Ya, inilah aku. Seorang PMI (Pekerja Migran Indonesia) di Taiwan. Khususnya sektor Informal yang bekerja sebagai perawat Lansia lalu ditambah pekerjaan rumah tangga seperti memasak, mencuci, beberes dan kawan kawannya. Di sini aku merawat seorang nenek berusia 87 tahun, dan beliau sudah tidak bisa berjalan. Jadi pekerjaanku lebih banyak di dalam rumah, hanya saja setiap pagi dan sore diharuskan membawa nenek jalan-jalan keliling komplek agar tidak suntuk terkurung di ruang tamu.
Oleh karena itu, ada atau tidak adanya wabah Pandemi yang saat ini mewabah hampir di seluruh dunia, sebenarnya tidak berpengaruh banyak pada ku, aku tetap melakukan rutinitas harian seperti biasa dan tetap dirumah saja. Terlebih lagi, rumah majikanku berada di area perkampungan pinggiran kota, masih asri, banyak sawah, bukit, dan pepohonan rindang. Tentu saja tidak banyak orang yang berlalu lalang melewati jalan setapak kami, hanya ada beberapa orang saja yang setiap harinya melakukan rutinitas lari pagi/sore dan jalan santai. Keadaan seperti ini, membuat ku lebih banyak bersyukur karena berada ditempat yang cukup aman dari wabah pandemi.
Meskipun begitu, di luar sana pasti tetap saja berbeda. Terlebih lagi Ramadhan kali ini. Berita yang sudah beredar, pemerintah Taiwan mengeluarkan aturan larangan berkumpul selama Ramadhan ini. Kalau sudah begini, akan ada banyak acara tahunan yang dibatalkan. Biasanya akan diadakan acara kesenian, lomba-lomba, Tabligh Akbar, atau bagi-bagi angpao dari Bapak Walikota Taipei (sayangnya jauh jadi tidak pernah ikut). Dan tentu saja acara intinya yaitu pelaksanaan Sholat Ied sebagai perayaan hari Kemenangan umat Islam yang ada di Taiwan.

====

# [Tindakan yang Diperlukan]
a) Menurut kalimat yang diawali "Biasanya akan diadakan" dalam cerita tentang PMI di Taiwan, acara apa saja yang biasanya diadakan?
b) Ketik ulang bagian cerita tentang PMI di Taiwan yang dibuka dengan kata-kata yang memuat "Oleh karena itu, ada" dan ditutup dengan "dari wabah pandemi.", tanpa mengubah apa pun.
c) Teruskan cerita tentang PMI di Taiwan dari kalimat terakhirnya.

# [Data yang Dikaji]
====

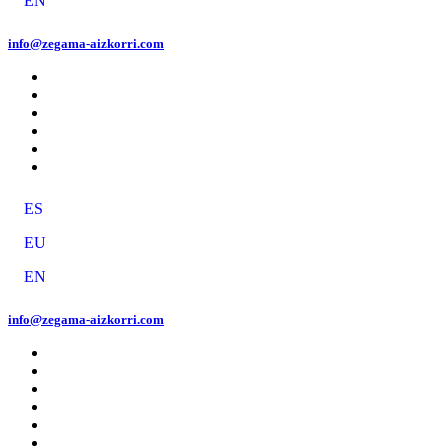
EN
info@zegama-aizkorri.com
ES
EU
EN
info@zegama-aizkorri.com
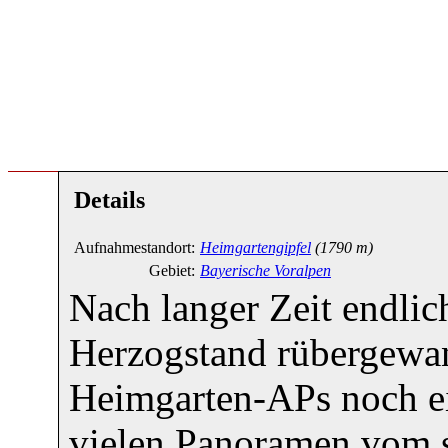
Details
Aufnahmestandort:
Heimgartengipfel
(1790 m)
Gebiet:
Bayerische Voralpen
Nach langer Zeit endli
Herzogstand rübergewan
Heimgarten-APs noch ein
vielen Panoramen vom se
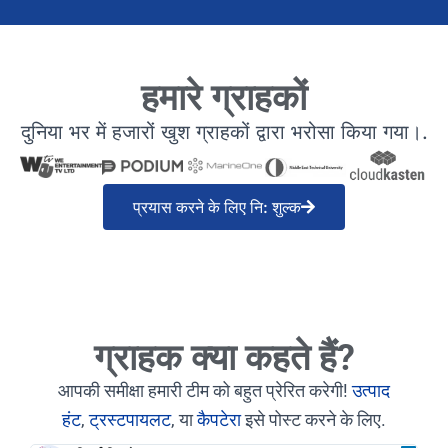
हमारे ग्राहकों
दुनिया भर में हजारों खुश ग्राहकों द्वारा भरोसा किया गया।.
प्रयास करने के लिए नि: शुल्क
ग्राहक क्या कहते हैं?
आपकी समीक्षा हमारी टीम को बहुत प्रेरित करेगी!
उत्पाद
हंट
,
ट्रस्टपायलट
, या
कैपटेरा
इसे पोस्ट करने के लिए.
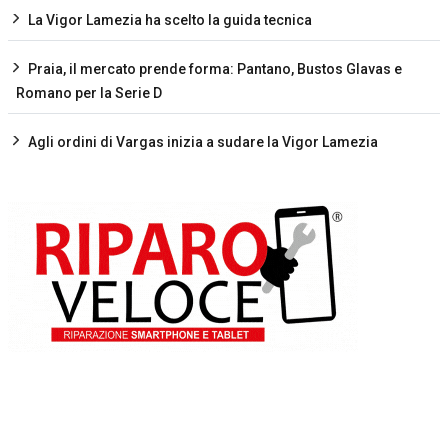
La Vigor Lamezia ha scelto la guida tecnica
Praia, il mercato prende forma: Pantano, Bustos Glavas e
Romano per la Serie D
Agli ordini di Vargas inizia a sudare la Vigor Lamezia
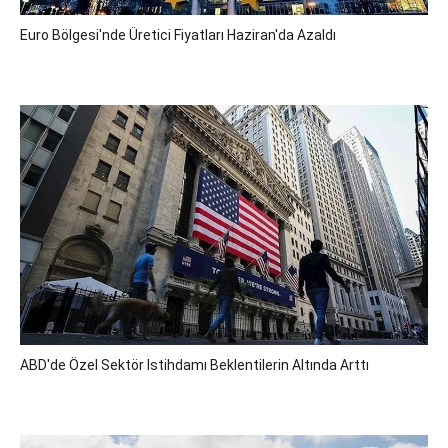
Euro Bölgesi'nde Üretici Fiyatları Haziran'da Azaldı
ABD'de Özel Sektör Istihdamı Beklentilerin Altında Arttı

====

# [Jawaban Berurutan]
a)
- Acara kesenian
- Lomba-lomba
- Tabligh Akbar
- Bagi-bagi angpao dari Bapak Walikota Taipei

b)
Oleh karena itu, ada atau tidak adanya wabah Pandemi yang saat ini mewabah hampir di seluruh dunia, sebenarnya tidak berpengaruh banyak pada ku, aku tetap melakukan rutinitas harian seperti biasa dan tetap dirumah saja. Terlebih lagi, rumah majikanku berada di area perkampungan pinggiran kota, masih asri, banyak sawah, bukit, dan pepohonan rindang. Tentu saja tidak banyak orang yang berlalu lalang melewati jalan setapak kami, hanya ada beberapa orang saja yang setiap harinya melakukan rutinitas lari pagi/sore dan jalan santai. Keadaan seperti ini, membuat ku lebih banyak bersyukur karena berada ditempat yang cukup aman dari wabah pandemi.

c)
Per 05 Mei 2020, Taiwan kembali mencatat 0 (nol) kasus positif covid-19, yang berarti sudah 23 hari berturut turut tidak ada kasus lokal. Semoga saja dengan keadaan yang semakin membaik ini, pemerintah Taiwan akhirnya memberikan ijin untuk pelaksanaan Sholat Ied sebagaimana Ramadhan tahun lalu. Sehingga kami punya alasan untuk bisa keluar berlibur, bertemu dengan saudara, teman-teman setanah rantau, atau hanya sekedar melepas sumpek dengan rutinitas harian.
Ya, ini adalah jargon andalan kami para PMI. Tidak semua dari kami mendapatkan kebebasan berlibur, meskipun dalam kontrak kerja tertulis libur 1 bulan 1 kali. Memang ada yang benar-benar tidak boleh libur dengan alasan tidak ada yang merawat pasien jika tidak ada kita, namun ada juga yang lebih memilih untuk tidak libur. Aku adalah salah satu orang yang enggan mengambil jatah libur. Tapi untuk yang satu ini ada pengecualian, aku mewajibkan diri untuk mengambil kesempatan itu.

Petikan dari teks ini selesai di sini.